### PASAJE PROPORCIONADO
Llegar a la meta y reglas

    En mis viajes por la diócesis, mientras voy de camino, además de rezar, me gusta mucho escuchar a Andrea Bocelli, un cantor de opera fenomenal, que también se dedicó a distintos géneros musicales y por eso es muy conocido. Viendo alguno de sus recitales en video he pensado muchas veces: “¡Qué triste debe ser que una persona tan famosa como él, con una voz espectacular, que recorrió el mundo cantando, sea ciego! Pienso que ver es casi como vivir y no ver es vivir a medias; sin embargo, Jesús dice que es mejor eso que perderse el Reino de los cielos. También podemos pensar en personas lisiadas o en silla de ruedas y seguir escuchando la voz de Jesús que nos dice: peor es perderse a Dios.

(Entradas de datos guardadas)
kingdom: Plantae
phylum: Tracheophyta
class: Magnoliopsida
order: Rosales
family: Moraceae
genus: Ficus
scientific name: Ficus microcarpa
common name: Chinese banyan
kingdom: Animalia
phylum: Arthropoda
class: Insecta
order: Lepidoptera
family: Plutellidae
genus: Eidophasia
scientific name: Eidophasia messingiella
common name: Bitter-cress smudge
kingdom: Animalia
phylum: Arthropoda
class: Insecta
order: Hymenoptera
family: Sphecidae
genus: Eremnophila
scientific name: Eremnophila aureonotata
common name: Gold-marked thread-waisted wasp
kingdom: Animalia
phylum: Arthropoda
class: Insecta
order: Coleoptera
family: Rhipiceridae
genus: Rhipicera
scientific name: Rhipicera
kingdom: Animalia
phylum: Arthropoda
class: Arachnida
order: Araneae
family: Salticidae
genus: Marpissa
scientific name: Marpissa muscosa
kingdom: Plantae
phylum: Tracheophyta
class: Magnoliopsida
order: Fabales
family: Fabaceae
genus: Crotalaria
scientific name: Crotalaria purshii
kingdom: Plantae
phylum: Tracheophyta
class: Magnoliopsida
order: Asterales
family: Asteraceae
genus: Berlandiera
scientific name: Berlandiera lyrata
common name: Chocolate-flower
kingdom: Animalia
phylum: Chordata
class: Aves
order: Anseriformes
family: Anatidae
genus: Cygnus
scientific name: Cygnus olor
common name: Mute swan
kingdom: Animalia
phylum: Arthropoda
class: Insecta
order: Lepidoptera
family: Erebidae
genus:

### INSTRUCCIONES DE TAREA
Duplique sin alteraciones el tramo del pasaje que va desde “En mis viajes” hasta “perderse a Dios.”. Los registros constituyen material aparte, independiente del pasaje.

### RESULTADO DEL EJERCICIO
En mis viajes por la diócesis, mientras voy de camino, además de rezar, me gusta mucho escuchar a Andrea Bocelli, un cantor de opera fenomenal, que también se dedicó a distintos géneros musicales y por eso es muy conocido. Viendo alguno de sus recitales en video he pensado muchas veces: “¡Qué triste debe ser que una persona tan famosa como él, con una voz espectacular, que recorrió el mundo cantando, sea ciego! Pienso que ver es casi como vivir y no ver es vivir a medias; sin embargo, Jesús dice que es mejor eso que perderse el Reino de los cielos. También podemos pensar en personas lisiadas o en silla de ruedas y seguir escuchando la voz de Jesús que nos dice: peor es perderse a Dios.